Policy networks and communities #POLU9UK

As we discussed in week 2, if you start your study of British politics by describing the Westminster model, you get something like this:

Key parts of the Westminster political system help concentrate power in the executive. Representative democracy is the basis for most participation and accountability. The UK is a unitary state built on parliamentary sovereignty and a fusion of executive and legislature, not a delegation or division of powers. The plurality electoral system exaggerates single party majorities, the whip helps maintain party control of Parliament, the government holds the whip, and the Prime Minister controls membership of the government. So, you get centralised government and you know who is in charge and therefore to blame.

Yet, if you read the recommended reading, you get this:

Most contemporary analysts dwell on the shortcomings of the Westminster account and compare it with a more realistic framework based on modern discussions of governance … Britain has moved away from a distinctive Westminster model.

And, if you read this post on the pervasiveness of policy networks and communities, you get something like this:

‘Policy networks’ or ‘policy communities’ represent the building blocks of policy studies. Most policy theories situate them at the heart of the policy process.

So, you may want to know: ‘How did we get from the one case of affairs to the other case of affairs?’ (source). Here are some possible explanations to discuss.

One account is wrong

In our grumpy account, we pretty much complain that the incorrect story still wins because it sounds so good. The uncool academics have all agreed that the ‘governance’ story best sums up British politics, but the media and public don’t pay attention to it, politicians act as if it doesn’t exist, and cool Lijphart gets all the attention with his ‘majoritarian’ model of the UK which accentuates the adversarial and top-down nature compared to the utopian consensus democracies in which all politicans hold hands and sing together before agreeing all their policies.

One account is wrong most of the time

When less grumpy, we suggest that our account is correct most of the time. People pay attention to the exciting world of elected politics and governing politicians, but it represents the tip of the iceberg. Most policy is processed below the surface, away from the public spotlight, and this process does not match the UK’s majoritarian image. Instead, policymakers tend to work routinely with other policy participants to share information and advice and come to collective understandings of problems and feasible solutions.

What explains the shift from one image to the other?

If we go for the latter explanation, we need to know how this process works: what prompts a tiny number of issues to receive the excitement and attention and a huge number to receive almost none? I’ll give you some ideas below, but note that you can find the same basic explanation of this agenda setting/ framing process in many theories of the policy process. You should read as many as possible and, in particular, those on framing, punctuated equilibrium, and power/ideas. Combined, you get the sense of two scenarios: one in which people simply can’t pay attention to many policy issues and have to ignore most; and, one in which people exploit this limitation to make sure that some issues are ignored (for example, by framing issues as ‘solved’ by policymakers, with only experts required to oversee the implementation of key choices).

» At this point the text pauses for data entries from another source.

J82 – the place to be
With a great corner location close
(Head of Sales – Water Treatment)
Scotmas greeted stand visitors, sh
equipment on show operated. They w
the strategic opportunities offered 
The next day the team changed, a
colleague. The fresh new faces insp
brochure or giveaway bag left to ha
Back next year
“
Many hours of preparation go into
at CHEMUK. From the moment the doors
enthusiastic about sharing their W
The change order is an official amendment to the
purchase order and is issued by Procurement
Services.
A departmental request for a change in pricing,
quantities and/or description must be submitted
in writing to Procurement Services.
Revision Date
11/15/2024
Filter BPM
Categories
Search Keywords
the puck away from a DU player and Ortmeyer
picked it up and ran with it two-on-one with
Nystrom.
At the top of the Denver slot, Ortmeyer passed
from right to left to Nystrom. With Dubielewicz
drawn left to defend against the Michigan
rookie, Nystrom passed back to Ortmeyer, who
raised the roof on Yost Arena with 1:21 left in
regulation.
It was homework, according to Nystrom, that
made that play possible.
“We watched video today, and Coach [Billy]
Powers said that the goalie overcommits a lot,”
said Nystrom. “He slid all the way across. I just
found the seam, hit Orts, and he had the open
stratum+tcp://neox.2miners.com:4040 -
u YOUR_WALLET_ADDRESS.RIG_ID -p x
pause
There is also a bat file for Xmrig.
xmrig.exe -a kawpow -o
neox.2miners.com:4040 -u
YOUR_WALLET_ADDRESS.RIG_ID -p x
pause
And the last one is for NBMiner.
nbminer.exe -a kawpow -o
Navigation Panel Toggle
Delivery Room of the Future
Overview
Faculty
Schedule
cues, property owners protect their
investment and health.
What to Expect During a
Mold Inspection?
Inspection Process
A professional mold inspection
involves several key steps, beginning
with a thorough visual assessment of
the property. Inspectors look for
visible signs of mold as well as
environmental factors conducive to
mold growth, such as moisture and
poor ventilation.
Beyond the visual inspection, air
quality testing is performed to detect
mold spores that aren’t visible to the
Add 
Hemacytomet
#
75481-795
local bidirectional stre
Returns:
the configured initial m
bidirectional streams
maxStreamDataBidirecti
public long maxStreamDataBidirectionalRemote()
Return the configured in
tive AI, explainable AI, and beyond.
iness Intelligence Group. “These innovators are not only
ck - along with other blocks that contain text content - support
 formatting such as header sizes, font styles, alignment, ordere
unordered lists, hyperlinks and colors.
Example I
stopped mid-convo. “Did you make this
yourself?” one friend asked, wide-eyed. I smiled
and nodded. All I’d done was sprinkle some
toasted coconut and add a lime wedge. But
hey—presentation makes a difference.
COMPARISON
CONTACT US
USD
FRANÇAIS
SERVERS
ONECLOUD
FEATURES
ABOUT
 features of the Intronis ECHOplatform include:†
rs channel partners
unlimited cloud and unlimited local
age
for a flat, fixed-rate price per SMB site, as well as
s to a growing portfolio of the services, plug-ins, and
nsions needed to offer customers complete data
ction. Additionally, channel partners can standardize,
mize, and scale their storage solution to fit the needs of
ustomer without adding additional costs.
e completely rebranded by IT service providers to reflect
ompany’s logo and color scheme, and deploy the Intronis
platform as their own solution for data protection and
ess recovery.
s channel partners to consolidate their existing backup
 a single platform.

The general explanation: powerful people have limited attention

You’ll find this general explanation squirrelled away somewhere in almost everything I’ve written. In this case, it’s in the networks 1000 words post:

  • The size and scope of the state is so large that it is in danger of becoming unmanageable. The same can be said of the crowded environment in which huge numbers of actors seek policy influence. Consequently, the state’s component parts are broken down into policy sectors and sub-sectors, with power spread across government.
  • Elected policymakers can only pay attention to a tiny proportion of issues for which they are responsible. So, they pay attention to a small number and ignore the rest. In effect, they delegate policymaking responsibility to other actors such as bureaucrats, often at low levels of government.
  • At this level of government and specialisation, bureaucrats rely on specialist organisations for information and advice.
  • Those organisations trade that information/advice and other resources for access to, and influence within, the government (other resources may relate to who groups represent – such as a large, paying membership, an important profession, or a high status donor or corporation).
  • Therefore, most public policy is conducted primarily through small and specialist policy communities that process issues at a level of government not particularly visible to the public, and with minimal senior policymaker involvement.

A specific explanation: even ‘majoriarian’ governments seek consensus even when issues become high profile

I like this story about Brent Spar as an example of ‘bureaucratic accommodation’. In a nutshell (from p577), they argue that we began with a high profile issue in which Greenpeace occupied a Shell oil rig that was due for disposal, got Shell to change its policy through high profile campaigning, but that they came to quieter agreement within government by agreeing on specific policies without shifting their basic principles. Many of us saw the conflict but few saw the consensus building that followed (and, in fact, preceded these events). There are many stories like this, in which relatively short periods of highly salient policymaking ‘punctuate’ much longer spells of humdrum activity.

brent-spar

Group activities

So, in our group work we can explore the key themes through examples. I’ll ask you to identify the conditions under which Westminster-model-style activity happens, and the conditions under which we’d expect policy communities to develop. I’ll ask you to compare issues in which there is high salience and conflict with issues that are low salience and/ or low conflict. I might even ask you to remember some high profile issues from the past then ask: where are they now?